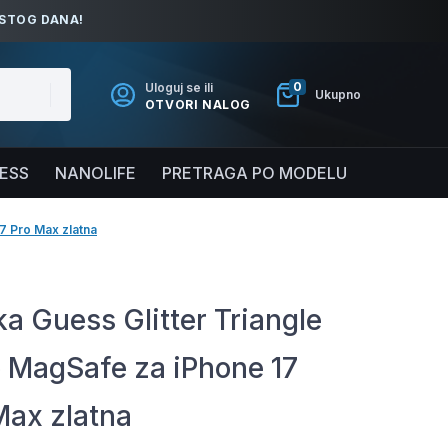
ISTOG DANA!
0
Uloguj se ili
Ukupno
OTVORI NALOG
NESS
NANOLIFE
PRETRAGA PO MODELU
7 Pro Max zlatna
a Guess Glitter Triangle
 MagSafe za iPhone 17
Max zlatna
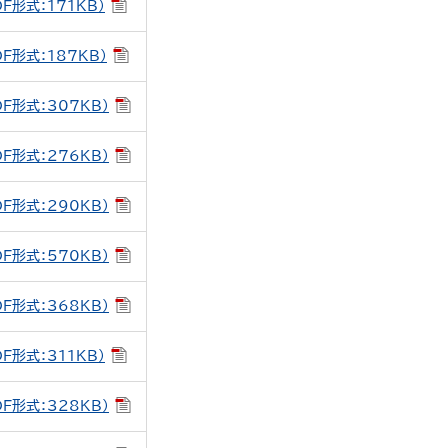
DF形式：171KB）
DF形式：187KB）
DF形式：307KB）
DF形式：276KB）
DF形式：290KB）
DF形式：570KB）
DF形式：368KB）
DF形式：311KB）
DF形式：328KB）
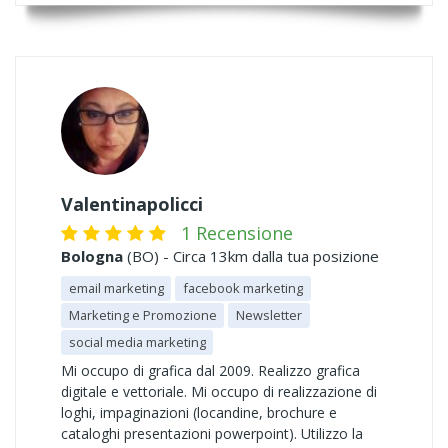
Valentinapolicci
1 Recensione
Bologna
(BO) - Circa 13km dalla tua posizione
email marketing
facebook marketing
Marketing e Promozione
Newsletter
social media marketing
Mi occupo di grafica dal 2009. Realizzo grafica
digitale e vettoriale. Mi occupo di realizzazione di
loghi, impaginazioni (locandine, brochure e
cataloghi presentazioni powerpoint). Utilizzo la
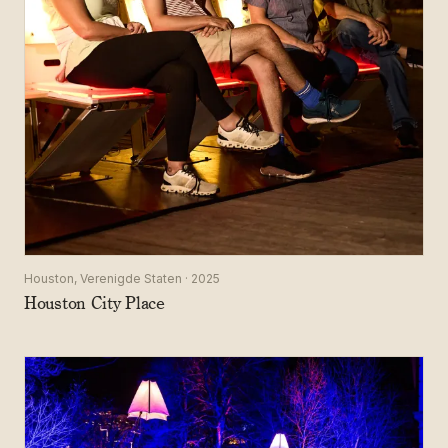
Houston, Verenigde Staten · 2025
Houston City Place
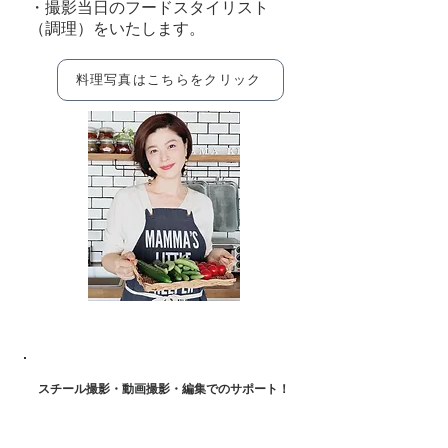
・撮影当日のフードスタイリスト
（調理）をいたします。
料理写真はこちらをクリック
スチール撮影・動画撮影・編集でのサポート！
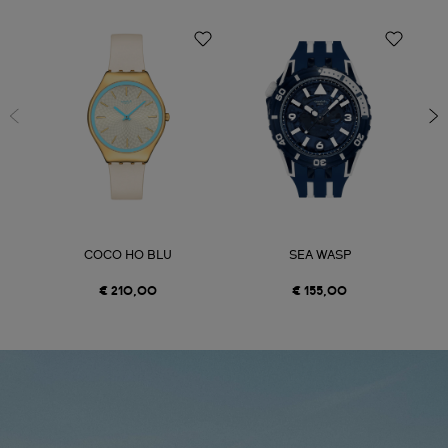
COCO HO BLU
SEA WASP
€ 210,00
€ 155,00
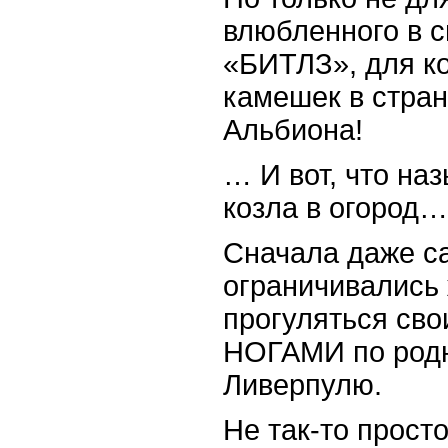
влюбленного в 
«БИТЛЗ», для к
камешек в стран
Альбиона!
… И вот, что на
козла в огород…
Сначала даже с
ограничивались
прогуляться с
НОГАМИ по родн
Ливерпулю.
Не так-то просто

--------------------------------

Problem details:
For this exercise, retype exactly, and only, the lines from the line with "DF形式：307KB）" through the last line of the material above, both included. Pictures stay out.

Task solution:
DF形式：307KB）
DF形式：276KB）
DF形式：290KB）
DF形式：570KB）
DF形式：368KB）
DF形式：311KB）
DF形式：328KB）
Valentinapolicci
1 Recensione
Bologna
(BO) - Circa 13km dalla tua posizione
email marketing
facebook marketing
Marketing e Promozione
Newsletter
social media marketing
Mi occupo di grafica dal 2009. Realizzo grafica
digitale e vettoriale. Mi occupo di realizzazione di
loghi, impaginazioni (locandine, brochure e
cataloghi presentazioni powerpoint). Utilizzo la
Houston, Verenigde Staten · 2025
Houston City Place
・撮影当日のフードスタイリスト
（調理）をいたします。
料理写真はこちらをクリック
スチール撮影・動画撮影・編集でのサポート！
COCO HO BLU
SEA WASP
€ 210,00
€ 155,00
влюбленного в 
«БИТЛЗ», для к
камешек в стран
Альбиона!
… И вот, что на
козла в огород…
Сначала даже с
ограничивались
прогуляться с
НОГАМИ по родн
Ливерпулю.
Не так-то просто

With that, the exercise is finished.